**What the exercise asks**
Retype, word for word, the section of the emoji passage that opens with the words "Emojis have infiltrated" and closes with "likely everywhere else.".

**Passage**
┏━━

We could not have predicted that the use of emoticons would explode after the launch of Apple’s iOS 5, the first iPhone operating system to officially integrate a Japan-only feature — the emoji keyboard. That a Japanese term could dominate popular conversation in such a short period of time is a stark example of how far-reaching the impact of the iPhone has had on consumer culture.

Ironically, our industry challenge to develop a standardized emoticon lingua franca was taken up by the Unicode Consortium, which recently launched its latest standard, Emoji 5.0. And that’s not the only progress we have witnessed in the past six years.

Emojis have infiltrated every part of our vocabulary. According to Instagram research, the use of emojis in comments jumped from 20% in 2013 to nearly half of all comments, doubling in the span of just two years. Instagram engineer Thomas Dimson parsed through billions of comments to discover that LOL, or depending on your emoji sophistication, LMAO, is the most popular emoji used on Instagram, and likely everywhere else.

The use of emoji has become so ingrained that marketers are incorporating them into their corporate messaging, such as a Taco Bell campaign that rallied fans to lobby for a taco emoji. A few months after the emoji became official in July 2015, the company created a “taco emoji engine” that let people tweet the taco, along with another emoji.

But the most creative use of the Twitter API and emoji belongs to Domino’s, which launched the ability to deliver a pizza to any registered user who tweeted the pizza emoji in May 2015.

And it’s not just social media that loves emojis, email marketing effectiveness improves materially through the use of emojis in email subject lines.

┗━━

**Provided records**
┏━━

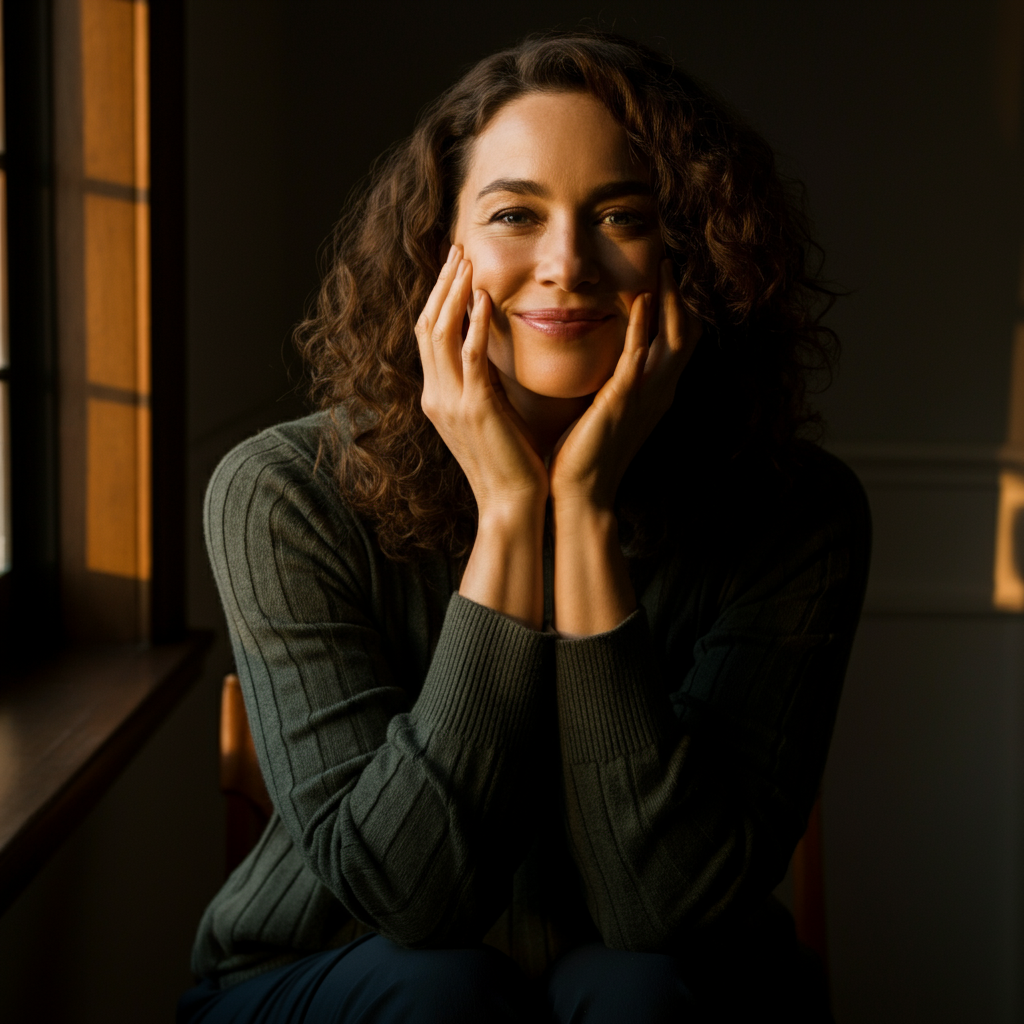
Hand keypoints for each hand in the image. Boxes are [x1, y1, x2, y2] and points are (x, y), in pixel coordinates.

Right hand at [415, 245, 548, 522]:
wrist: (511, 503)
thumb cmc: (510, 461)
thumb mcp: (490, 414)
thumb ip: (484, 381)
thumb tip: (492, 349)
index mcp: (437, 397)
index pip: (428, 336)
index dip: (438, 299)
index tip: (454, 268)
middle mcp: (435, 396)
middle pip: (426, 326)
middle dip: (441, 285)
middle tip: (457, 250)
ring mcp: (451, 402)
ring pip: (439, 333)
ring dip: (453, 293)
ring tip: (467, 261)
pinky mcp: (475, 407)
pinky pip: (470, 355)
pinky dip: (474, 323)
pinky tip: (485, 298)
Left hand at [548, 260, 700, 512]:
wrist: (582, 494)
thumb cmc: (585, 456)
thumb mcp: (605, 411)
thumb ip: (611, 383)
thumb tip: (602, 360)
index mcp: (655, 394)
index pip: (677, 341)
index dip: (677, 307)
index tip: (666, 275)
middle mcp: (660, 392)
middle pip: (686, 332)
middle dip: (682, 295)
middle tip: (672, 258)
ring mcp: (646, 396)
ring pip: (672, 337)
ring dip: (669, 299)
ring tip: (665, 264)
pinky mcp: (625, 401)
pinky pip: (640, 357)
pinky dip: (644, 327)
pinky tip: (641, 300)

┗━━

**Answer to this problem**
Emojis have infiltrated every part of our vocabulary. According to Instagram research, the use of emojis in comments jumped from 20% in 2013 to nearly half of all comments, doubling in the span of just two years. Instagram engineer Thomas Dimson parsed through billions of comments to discover that LOL, or depending on your emoji sophistication, LMAO, is the most popular emoji used on Instagram, and likely everywhere else.